だから品質についてはまったく問題がないどころか、世界ダントツのトップクラスであるにもかかわらず、何も理解していない報道、あるいは分かっていてもあえて批判すると攻撃されることを恐れた有識者たちの黙殺によって、評判は落ちてしまった。もちろん、実際に製品を購入しているユーザーたちはすべて分かっているから、取引を止めようとは思わないのだが、役所の指導や、何も分かっていない上司などによって取引が縮小したケースもある。さらに、この世で最も何も分かっていない投資家と呼ばれる人々は、神戸製鋼株を売り浴びせ(中には確信犯(品質に問題はまったくないと分かっていた)もいたし、真実などどうでもよく売りの流れを作ればよいと思っていた)、株価は暴落した。

日産の新車の完成検査問題も同じである。無資格検査員が検査していたというこの問題は、排ガスや燃費の虚偽とは異なり、もともとまったく新車に必要ない目視検査を義務付けていた制度に問題があったのであって、合理的なら検査はしないという対応をしたはずで、これが発覚したら、何でそんな無駄な検査をしているんだ、役所はすぐ改めろ、と有識者が主張すべきところを、スキャンダルが自分にも降りかかることを恐れて、これも黙殺し、無駄な検査が続き、日産は無駄に評判を落とすことになった。

コミュニケーションの失敗から起きる不祥事も増加

しかし一方、別の種類の不祥事は確実に増えている。
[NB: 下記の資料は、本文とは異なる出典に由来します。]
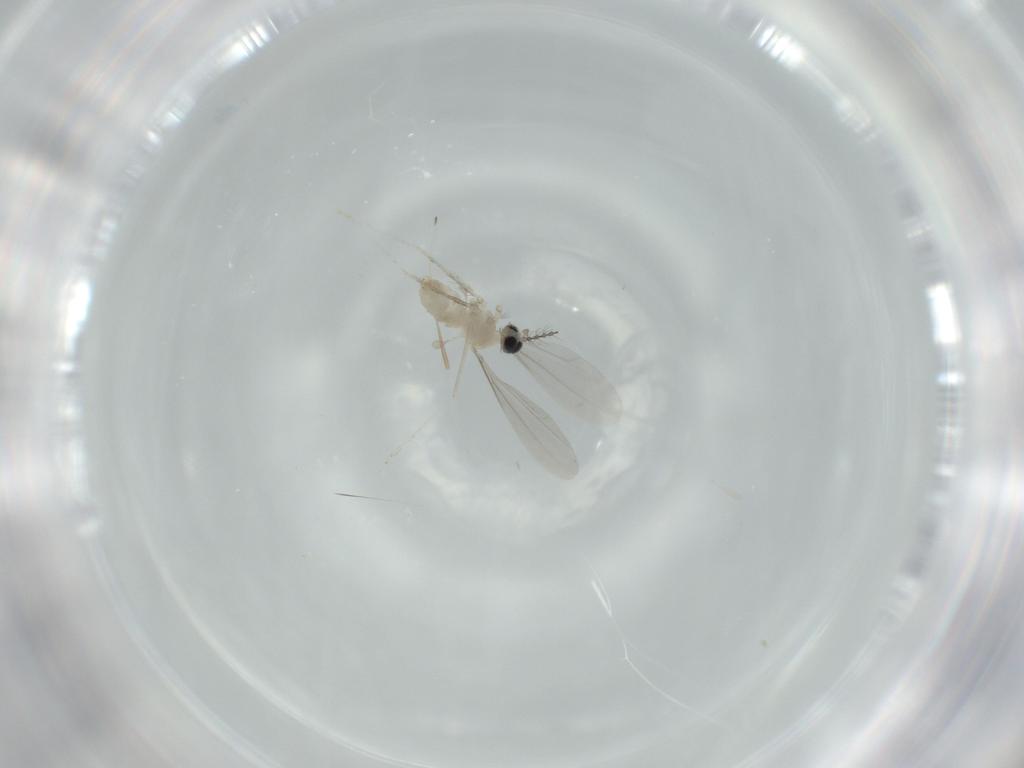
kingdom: Animalia
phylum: Arthropoda
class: Insecta
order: Diptera
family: Cecidomyiidae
前述の企業が事実として悪いことをしているという不祥事は多くの場合誤解であるし、数も少ないのであるが、人間同士のコミュニケーションの失敗から起きる問題は急増している。それが第三の理由で、ジェネレーションギャップや多様化が拡大し、組織の構成員の価値観いやあえて価値感と書こう、これが多様化し、トップが認識できないほどになっていることがある。価値観という大袈裟なものではなく、感覚的なものの人々の間のギャップが大きくなっているのである。これは、セクハラの受け止め方の違いが急増をもたらしているのと似ていて、以前であれば、組織や社会全体のことを考えれば、形式的にはルール違反だけれども、実質ベースでは問題ないし、むしろいろんなコストも削減され、みんなのためになる、ということがあうんの呼吸で伝わり、誰も、無駄な検査を確信犯で怠っていることを通報したりしなかったし、何かの理由で通報しても、取り上げられなかった。それが自分のためというわけではなく、組織のためにも社会のためにも、全体最適だと分かったからであり、そのような想像力を働かせたからである。今は、想像力の欠如もあるが、考えるということが、表面的な反応と同じものと理解されており、違反、と言えば、すべて違反、ということになってしまうのである。